3D Printed Organs Help Make Radiotherapy More Precise

By Chuck Seegert, Ph.D.

Tumors and organs from cancer patients have been replicated by 3D printing, making it possible to precisely determine the dosage of radiotherapy for the tissue. Early studies show that the models accurately copy the tumor and the surrounding organs, which helps calculate how much radiation needs to be applied to the site.

The 3D printed models, which are called “phantoms,” are replicates that mimic the size and density of tissue in the human body. These replicas have been used in conventional radiology for some time to test imaging equipment without unnecessarily exposing a patient to radiation. Sometimes phantoms are used to help calibrate equipment, and other times they are used to help train personnel.

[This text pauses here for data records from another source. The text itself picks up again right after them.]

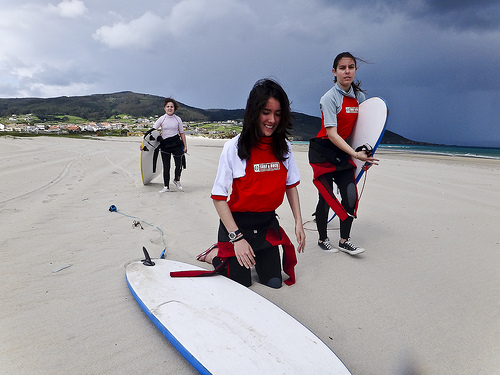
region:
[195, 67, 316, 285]
the girl is kneeling in the sand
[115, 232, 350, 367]
the surfboard is blue and white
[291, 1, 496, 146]
the sky is dark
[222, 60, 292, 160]
the girl's hair is black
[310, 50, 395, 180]
the girl is holding a surfboard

Now, however, phantoms have been used to help assist in patient treatment, according to a recent press release from the Institute of Cancer Research. The phantoms were developed out of a desire to improve molecular radiotherapy, which is the delivery of radioactive isotopes into the body. The radioisotopes are often injected and then localized by natural processes into a target tissue where they attack a tumor.

A consistent challenge in molecular radiotherapy is to provide enough radiation to kill the cancer cells while sparing the surrounding healthy tissue, according to the press release. After making the 3D printed plastic models, the researchers subjected the replica to the same radioactive liquid that is used to treat patients. This helped predict the effects that the radiotherapy would have on that specific patient. The researchers could then specify the maximum amount of dosage that could be delivered safely.

The research team originally made phantoms by hand, but reports on how 3D printed models have been used for surgical planning got them thinking about how it might help in their work. Using the 3D models helped the team perform complex radiotherapy calculations more accurately — something that is a significant challenge with 2D information.

“The big challenge we faced was to produce a model that was both anatomically accurate and allowed us to monitor the dose of radiation it received,” said study co-leader Dr. Jonathan Gear, a clinical scientist in the Joint Department of Physics at The Institute of Cancer Research, London and The Royal Marsden NHS Foundation Trust, according to the press release. “We found that the printed replicas could give us information we couldn’t get from 2D scans – you will always get more information from a 3D model than a flat image.”

Additive manufacturing has been rapidly developing in the medical device space for a number of applications. Rapid prototyping is a significant benefit of 3D printing, but iterating new designs is not its only use. Recently, the FDA approved a 3D printed implant system for custom craniofacial reconstructions.